How should she react?  Well that turns out to be a bit of a fluid situation – again, can’t say too much – but meanwhile she’s presented with another thorny one.  And it’s urgent.  A 17-year-old boy just a few months short of his 18th birthday has leukaemia and needs blood transfusion so the doctors can give him life-saving drugs.   If no blood, he dies a horrible death within days.  Trouble is, the boy and his parents are devout Jehovah’s Witnesses and are refusing the transfusion.  If he was eighteen he could refuse on his own behalf and the court couldn’t do anything about it.  But Mrs Justice Maye has to decide whether to allow the hospital to defy the family’s wishes and go ahead with the procedure.

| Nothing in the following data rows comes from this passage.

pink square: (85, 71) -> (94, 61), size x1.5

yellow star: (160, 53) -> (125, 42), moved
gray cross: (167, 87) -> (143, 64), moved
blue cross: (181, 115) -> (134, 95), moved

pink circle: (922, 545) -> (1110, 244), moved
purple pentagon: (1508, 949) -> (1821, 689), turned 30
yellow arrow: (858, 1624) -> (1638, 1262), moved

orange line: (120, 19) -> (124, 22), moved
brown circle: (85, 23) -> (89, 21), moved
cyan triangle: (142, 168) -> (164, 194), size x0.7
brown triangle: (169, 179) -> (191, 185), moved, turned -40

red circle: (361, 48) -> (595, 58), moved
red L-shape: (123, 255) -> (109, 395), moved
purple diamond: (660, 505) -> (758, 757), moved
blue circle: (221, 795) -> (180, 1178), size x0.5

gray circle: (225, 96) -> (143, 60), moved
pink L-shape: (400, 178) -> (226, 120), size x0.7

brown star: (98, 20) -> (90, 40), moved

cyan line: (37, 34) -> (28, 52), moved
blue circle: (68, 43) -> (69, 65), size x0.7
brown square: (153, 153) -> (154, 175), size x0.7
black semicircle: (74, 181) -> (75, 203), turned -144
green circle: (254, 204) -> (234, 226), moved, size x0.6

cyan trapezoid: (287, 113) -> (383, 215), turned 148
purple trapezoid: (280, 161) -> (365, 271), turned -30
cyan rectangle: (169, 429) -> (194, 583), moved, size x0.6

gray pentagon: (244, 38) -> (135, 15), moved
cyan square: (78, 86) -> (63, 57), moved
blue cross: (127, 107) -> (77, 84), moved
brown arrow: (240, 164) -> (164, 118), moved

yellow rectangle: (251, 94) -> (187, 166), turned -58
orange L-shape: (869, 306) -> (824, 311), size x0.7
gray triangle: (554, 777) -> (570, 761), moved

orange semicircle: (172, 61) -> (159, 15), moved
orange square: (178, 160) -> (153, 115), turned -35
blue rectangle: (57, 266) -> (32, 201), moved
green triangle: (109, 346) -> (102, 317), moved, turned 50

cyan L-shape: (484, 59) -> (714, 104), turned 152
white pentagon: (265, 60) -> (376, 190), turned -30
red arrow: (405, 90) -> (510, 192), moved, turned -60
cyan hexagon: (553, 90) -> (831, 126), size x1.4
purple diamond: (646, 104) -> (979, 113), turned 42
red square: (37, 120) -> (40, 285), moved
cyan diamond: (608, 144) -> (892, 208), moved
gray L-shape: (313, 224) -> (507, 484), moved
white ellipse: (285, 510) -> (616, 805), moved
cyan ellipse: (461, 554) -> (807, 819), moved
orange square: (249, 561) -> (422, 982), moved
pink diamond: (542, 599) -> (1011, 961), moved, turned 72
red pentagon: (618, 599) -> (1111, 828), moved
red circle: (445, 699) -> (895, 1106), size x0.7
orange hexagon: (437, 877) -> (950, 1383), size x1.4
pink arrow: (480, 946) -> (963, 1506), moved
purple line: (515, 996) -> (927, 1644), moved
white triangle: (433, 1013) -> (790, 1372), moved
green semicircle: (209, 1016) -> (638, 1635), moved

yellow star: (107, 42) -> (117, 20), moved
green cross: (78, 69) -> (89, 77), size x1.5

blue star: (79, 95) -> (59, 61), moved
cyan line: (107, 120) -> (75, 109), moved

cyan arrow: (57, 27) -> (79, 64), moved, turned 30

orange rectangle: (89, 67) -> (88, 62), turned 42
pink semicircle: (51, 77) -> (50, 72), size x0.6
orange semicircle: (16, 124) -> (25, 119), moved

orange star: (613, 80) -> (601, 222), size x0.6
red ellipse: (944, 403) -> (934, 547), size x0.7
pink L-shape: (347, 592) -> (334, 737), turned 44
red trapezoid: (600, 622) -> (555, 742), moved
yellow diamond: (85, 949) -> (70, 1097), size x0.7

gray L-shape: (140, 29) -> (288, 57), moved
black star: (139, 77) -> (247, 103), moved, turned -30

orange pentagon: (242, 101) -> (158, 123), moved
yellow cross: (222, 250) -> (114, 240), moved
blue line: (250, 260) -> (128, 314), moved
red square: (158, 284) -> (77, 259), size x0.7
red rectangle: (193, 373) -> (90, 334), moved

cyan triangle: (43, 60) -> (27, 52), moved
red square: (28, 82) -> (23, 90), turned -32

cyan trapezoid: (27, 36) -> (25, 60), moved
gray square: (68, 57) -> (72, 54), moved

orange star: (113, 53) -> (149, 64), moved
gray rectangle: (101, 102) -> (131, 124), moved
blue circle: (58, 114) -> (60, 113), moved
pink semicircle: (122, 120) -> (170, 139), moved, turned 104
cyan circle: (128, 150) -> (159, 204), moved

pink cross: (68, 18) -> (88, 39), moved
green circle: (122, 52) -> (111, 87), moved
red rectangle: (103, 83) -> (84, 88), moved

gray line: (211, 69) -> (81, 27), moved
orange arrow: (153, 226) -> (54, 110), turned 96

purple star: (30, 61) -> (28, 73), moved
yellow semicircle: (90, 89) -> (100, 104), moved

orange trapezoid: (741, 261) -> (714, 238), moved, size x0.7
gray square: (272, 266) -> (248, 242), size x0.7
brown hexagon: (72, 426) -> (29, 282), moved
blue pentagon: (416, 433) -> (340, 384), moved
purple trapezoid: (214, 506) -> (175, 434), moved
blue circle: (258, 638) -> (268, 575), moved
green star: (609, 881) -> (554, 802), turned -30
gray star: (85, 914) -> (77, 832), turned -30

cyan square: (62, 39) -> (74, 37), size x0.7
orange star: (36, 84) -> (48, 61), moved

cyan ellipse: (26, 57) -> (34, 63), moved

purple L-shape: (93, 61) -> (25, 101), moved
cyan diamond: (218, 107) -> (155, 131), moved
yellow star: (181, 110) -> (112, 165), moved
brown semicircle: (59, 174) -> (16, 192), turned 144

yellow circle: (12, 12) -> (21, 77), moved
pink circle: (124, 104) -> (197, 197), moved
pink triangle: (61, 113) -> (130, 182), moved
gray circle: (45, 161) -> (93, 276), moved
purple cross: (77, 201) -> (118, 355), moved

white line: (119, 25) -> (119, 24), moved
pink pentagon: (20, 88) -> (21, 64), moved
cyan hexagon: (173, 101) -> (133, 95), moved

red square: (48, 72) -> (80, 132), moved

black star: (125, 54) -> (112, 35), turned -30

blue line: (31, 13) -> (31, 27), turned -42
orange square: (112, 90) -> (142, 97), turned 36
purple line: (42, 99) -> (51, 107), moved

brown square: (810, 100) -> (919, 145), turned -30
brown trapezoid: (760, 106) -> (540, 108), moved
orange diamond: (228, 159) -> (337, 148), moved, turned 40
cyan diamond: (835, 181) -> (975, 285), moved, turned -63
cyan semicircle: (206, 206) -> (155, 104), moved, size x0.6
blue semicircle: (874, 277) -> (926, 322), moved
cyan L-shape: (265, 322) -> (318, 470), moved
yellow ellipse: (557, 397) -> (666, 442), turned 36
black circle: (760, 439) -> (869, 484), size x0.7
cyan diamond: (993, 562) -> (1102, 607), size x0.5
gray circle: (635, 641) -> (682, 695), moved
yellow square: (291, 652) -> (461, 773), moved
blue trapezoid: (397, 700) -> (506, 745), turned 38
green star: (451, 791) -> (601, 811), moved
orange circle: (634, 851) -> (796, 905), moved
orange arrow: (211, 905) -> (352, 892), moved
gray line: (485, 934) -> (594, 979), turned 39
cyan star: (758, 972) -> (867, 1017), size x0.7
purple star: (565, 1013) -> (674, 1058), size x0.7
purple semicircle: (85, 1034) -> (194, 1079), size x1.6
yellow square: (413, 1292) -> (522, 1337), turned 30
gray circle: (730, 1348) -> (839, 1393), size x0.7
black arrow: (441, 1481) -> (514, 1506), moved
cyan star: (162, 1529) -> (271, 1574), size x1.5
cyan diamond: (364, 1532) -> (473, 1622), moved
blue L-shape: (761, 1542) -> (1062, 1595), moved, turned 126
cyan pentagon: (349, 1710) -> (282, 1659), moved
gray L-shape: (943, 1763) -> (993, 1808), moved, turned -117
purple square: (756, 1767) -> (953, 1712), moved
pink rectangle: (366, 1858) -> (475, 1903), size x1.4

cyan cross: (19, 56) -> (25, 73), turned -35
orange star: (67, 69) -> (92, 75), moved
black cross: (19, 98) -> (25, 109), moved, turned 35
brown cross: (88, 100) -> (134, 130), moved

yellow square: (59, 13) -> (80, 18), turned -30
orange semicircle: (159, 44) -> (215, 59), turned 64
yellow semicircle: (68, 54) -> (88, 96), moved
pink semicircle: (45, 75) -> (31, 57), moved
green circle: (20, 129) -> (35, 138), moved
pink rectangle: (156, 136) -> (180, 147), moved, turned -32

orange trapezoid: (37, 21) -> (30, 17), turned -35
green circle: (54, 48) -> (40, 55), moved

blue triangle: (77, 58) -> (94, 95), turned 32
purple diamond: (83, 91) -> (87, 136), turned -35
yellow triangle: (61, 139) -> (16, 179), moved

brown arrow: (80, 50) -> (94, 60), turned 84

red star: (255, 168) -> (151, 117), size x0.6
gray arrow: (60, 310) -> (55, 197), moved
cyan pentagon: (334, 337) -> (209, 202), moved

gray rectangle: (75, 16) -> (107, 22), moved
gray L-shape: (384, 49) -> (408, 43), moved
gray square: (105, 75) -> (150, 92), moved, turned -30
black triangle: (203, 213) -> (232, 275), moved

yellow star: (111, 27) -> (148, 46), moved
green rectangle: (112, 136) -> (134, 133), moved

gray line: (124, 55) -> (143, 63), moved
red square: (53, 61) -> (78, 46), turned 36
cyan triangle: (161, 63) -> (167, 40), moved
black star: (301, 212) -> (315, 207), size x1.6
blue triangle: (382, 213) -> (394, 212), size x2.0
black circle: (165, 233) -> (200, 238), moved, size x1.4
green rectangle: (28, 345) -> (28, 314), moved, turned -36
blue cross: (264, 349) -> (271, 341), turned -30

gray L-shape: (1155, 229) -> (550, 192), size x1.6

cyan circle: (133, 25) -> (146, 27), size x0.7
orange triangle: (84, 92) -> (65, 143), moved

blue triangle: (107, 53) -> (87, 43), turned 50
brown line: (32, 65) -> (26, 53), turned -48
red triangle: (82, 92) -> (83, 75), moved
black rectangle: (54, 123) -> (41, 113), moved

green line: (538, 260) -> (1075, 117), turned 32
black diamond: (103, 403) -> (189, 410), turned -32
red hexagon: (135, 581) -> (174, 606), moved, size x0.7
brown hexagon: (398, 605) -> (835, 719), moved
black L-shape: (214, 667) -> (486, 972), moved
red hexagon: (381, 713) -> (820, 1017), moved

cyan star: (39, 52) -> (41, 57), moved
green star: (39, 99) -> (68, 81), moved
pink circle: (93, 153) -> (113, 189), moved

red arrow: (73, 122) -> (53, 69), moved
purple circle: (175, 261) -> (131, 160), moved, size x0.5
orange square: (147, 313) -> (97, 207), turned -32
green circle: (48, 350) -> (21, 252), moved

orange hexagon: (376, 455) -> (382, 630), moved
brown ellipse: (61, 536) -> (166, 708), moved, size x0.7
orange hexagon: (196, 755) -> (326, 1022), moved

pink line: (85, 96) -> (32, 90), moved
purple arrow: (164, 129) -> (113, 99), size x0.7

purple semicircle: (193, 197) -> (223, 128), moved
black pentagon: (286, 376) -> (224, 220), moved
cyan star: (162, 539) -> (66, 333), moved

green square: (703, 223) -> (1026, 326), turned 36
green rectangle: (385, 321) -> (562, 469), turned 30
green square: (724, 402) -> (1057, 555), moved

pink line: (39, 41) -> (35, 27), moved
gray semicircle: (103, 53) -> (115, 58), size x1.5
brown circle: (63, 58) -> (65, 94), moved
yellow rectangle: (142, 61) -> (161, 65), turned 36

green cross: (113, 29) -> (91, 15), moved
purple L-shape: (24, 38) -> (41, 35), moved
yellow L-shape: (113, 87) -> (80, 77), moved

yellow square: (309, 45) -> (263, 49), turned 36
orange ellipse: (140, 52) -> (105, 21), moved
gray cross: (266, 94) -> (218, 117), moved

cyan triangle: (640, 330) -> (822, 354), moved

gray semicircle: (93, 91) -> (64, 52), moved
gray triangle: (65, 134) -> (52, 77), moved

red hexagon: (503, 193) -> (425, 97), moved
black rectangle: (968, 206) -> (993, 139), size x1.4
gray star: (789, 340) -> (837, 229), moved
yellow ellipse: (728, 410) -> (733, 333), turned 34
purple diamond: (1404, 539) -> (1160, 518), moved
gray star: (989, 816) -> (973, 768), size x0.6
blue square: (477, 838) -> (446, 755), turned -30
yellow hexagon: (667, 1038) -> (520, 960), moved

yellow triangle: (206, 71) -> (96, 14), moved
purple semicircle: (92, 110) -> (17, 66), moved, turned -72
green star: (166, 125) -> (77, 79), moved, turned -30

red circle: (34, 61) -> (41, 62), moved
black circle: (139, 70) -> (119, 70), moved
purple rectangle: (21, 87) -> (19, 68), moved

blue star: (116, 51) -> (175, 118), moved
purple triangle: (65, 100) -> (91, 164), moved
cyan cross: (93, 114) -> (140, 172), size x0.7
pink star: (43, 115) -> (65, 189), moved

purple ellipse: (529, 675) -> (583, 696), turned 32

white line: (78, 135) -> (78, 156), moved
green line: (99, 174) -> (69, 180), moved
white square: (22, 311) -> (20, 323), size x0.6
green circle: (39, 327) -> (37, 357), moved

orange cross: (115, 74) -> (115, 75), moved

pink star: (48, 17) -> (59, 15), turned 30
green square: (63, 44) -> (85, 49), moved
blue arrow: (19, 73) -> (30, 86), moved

The courtroom scenes outlining the opposing medico/legal/moral argument are in many ways the best thing about this film, apart from the wonderful understated English acting, especially of the wonderful Emma Thompson.  Stanley Tucci is also good as the husband – a philosophy lecturer, and you’ll probably be distracted, like we were, by the ‘what’s he been in?’ game.  Look out for the boss cop from New Tricks and the seductive fantasist from Apple Tree Yard. 

But these grave matters take second place to the emotional impact on Fiona Maye of her encounter with the young man, and of her husband’s bombshell.  But it all takes a very long time to resolve and in the end I was left wondering what was that all about?  Even as I relished the setting:  the affluence, the high culture, the book-lined studies and the genteel soirees of these wealthy, educated Londoners. Not to mention the casual condescension to inferiors like her clerk, who must call Justice Maye M’Lady, even while picking up after her and enduring her bouts of impatience and grumpiness.